In 2020 the Trump campaign launched a national Black Voters for Trump campaign, with headquarters in Philadelphia and other cities. Trump did increase his support with Black voters compared with 2016, but Biden overwhelmingly won the voting bloc. Now most polling shows a slide for Biden among voters of color, particularly Black men. In a tight election, dissuading even a small number of voters from voting for Biden, or shifting those voters toward Trump, could make a difference.

It’s unclear how effective the ads could be. This far from November, campaigns and outside groups are often testing different messages.

There is some research indicating it could backfire. A recent poll from the LGBTQ advocacy nonprofit GLAAD found that 50% of registered and likely voters surveyed said they’d oppose a candidate “who speaks frequently about restricting access to health care and participation in sports for transgender youth.” There is overwhelming research that shows anti-transgender legislation has taken a severe toll on the mental health of queer youth.

State Rep. Malcolm Kenyatta (D., Philadelphia), the first LGBTQ person of color elected to Pennsylvania’s General Assembly, criticized the messaging in the ads.
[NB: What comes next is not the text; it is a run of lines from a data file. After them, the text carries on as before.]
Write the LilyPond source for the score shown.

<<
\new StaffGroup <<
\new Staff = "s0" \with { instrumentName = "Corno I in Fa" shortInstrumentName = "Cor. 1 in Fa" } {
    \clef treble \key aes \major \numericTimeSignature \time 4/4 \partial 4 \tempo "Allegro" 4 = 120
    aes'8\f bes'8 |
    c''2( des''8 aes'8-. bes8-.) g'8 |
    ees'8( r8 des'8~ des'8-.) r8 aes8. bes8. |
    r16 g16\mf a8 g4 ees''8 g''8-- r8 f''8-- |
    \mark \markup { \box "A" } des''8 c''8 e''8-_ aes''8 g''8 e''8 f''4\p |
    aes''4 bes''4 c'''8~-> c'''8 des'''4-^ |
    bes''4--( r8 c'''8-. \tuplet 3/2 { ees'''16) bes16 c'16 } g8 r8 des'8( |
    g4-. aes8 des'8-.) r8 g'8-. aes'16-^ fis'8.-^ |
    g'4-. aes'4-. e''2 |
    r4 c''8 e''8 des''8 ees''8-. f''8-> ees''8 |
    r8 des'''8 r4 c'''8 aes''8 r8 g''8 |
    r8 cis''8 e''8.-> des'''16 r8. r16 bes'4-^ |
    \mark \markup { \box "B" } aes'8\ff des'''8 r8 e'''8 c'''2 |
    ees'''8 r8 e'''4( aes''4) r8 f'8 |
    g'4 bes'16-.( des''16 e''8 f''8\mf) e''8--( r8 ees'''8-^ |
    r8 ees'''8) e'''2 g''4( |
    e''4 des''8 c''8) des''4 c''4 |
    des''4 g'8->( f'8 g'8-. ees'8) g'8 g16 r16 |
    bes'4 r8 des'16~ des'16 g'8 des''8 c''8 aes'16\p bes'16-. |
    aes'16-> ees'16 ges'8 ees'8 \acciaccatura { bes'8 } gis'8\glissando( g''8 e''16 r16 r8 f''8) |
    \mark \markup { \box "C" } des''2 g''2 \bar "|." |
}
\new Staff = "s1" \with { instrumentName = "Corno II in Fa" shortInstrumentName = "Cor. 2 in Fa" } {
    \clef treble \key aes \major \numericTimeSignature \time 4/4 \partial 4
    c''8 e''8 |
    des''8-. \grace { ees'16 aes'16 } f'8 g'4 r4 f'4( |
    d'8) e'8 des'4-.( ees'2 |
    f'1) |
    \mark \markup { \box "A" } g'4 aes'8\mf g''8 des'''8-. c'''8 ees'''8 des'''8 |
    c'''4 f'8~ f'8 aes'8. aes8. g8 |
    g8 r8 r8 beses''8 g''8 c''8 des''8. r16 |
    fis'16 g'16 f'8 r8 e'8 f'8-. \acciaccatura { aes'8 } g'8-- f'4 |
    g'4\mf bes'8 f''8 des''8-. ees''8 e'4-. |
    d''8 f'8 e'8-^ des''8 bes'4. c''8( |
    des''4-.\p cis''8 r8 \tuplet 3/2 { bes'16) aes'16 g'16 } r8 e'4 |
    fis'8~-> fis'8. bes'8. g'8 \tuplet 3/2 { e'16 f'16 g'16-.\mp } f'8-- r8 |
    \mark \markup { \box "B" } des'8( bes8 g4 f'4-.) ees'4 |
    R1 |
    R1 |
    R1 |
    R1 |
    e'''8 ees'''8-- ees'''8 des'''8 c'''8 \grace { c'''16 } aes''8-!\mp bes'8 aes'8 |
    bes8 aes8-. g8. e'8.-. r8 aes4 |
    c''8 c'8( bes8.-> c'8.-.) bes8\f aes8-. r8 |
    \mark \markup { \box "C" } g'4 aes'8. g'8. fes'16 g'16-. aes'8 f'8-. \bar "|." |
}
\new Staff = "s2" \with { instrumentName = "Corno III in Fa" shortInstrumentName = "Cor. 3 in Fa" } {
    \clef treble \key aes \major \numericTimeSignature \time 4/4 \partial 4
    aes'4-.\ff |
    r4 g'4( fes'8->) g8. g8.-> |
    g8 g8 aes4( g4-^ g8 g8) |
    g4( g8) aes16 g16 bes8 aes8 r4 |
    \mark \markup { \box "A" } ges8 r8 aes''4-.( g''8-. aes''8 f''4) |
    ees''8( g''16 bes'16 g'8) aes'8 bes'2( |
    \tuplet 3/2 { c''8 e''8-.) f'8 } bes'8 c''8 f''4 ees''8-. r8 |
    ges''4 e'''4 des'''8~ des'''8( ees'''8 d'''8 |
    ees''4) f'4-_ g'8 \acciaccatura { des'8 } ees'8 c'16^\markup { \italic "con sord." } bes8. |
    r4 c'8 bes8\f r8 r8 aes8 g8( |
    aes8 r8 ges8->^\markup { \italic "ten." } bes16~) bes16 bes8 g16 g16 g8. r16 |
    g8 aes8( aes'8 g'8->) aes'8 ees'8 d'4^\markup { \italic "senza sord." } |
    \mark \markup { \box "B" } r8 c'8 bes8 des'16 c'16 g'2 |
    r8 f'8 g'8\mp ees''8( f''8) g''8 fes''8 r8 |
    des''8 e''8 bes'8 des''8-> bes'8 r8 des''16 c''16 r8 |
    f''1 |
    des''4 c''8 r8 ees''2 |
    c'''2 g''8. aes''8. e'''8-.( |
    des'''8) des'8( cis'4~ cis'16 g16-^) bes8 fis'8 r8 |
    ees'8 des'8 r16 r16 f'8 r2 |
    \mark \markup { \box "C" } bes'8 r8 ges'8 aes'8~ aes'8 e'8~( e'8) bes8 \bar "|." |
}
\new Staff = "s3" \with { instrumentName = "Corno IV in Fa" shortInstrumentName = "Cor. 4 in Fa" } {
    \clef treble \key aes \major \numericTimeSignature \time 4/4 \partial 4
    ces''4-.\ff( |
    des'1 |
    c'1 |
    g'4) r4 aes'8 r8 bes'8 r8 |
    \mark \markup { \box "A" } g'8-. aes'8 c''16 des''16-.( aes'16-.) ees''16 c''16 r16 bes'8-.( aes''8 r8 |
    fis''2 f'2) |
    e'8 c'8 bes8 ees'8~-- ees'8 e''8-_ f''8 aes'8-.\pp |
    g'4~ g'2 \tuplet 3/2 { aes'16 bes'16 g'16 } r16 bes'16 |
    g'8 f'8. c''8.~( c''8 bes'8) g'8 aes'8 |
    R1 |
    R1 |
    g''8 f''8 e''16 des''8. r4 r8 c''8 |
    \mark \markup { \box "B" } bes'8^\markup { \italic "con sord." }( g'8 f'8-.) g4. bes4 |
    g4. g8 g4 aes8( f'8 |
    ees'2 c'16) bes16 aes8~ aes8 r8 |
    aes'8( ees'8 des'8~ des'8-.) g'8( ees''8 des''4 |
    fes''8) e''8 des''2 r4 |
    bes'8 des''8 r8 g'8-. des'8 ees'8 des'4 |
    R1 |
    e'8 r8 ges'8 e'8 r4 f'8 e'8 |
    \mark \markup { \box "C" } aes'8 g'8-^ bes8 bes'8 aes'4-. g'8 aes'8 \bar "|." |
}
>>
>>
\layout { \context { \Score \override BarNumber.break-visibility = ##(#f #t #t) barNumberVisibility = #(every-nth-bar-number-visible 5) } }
“Donald Trump is running a campaign rooted in hate and division, and Pennsylvanians don’t want a president who is more focused dividing us than delivering for us,” said Kenyatta, who spoke at the Democratic National Convention in 2020 when Biden was nominated.

Trump has promised a war on transgender rights. He has said that if elected he would ban gender-affirming health care for transgender minors, pass federal laws that recognize only two genders — male and female — and bar transgender women and girls from competing on female sports teams.

“Only President Trump will secure the border and protect girls’ sports,” said Alex Pfeiffer, a spokesperson for MAGA Inc., the group behind the radio ads.

Calvin Tucker, who chairs the Black Republican caucus for the Pennsylvania GOP, said the issues that he hears about most from Black voters are border security and inflation. He said transgender issues have not “resonated as I have talked to Black folks across this commonwealth.”

But Tucker said he sees a definite opening for Trump among Black voters in the state. He’s already canvassing as part of the campaign’s national “Black MAGA movement,” he said.

“What I always say, we have no permanent friends and no permanent enemies, only permanent interests,” Tucker said. “I speak to people who voted for Biden in 2020 and they don’t see his policies as benefiting their interests.”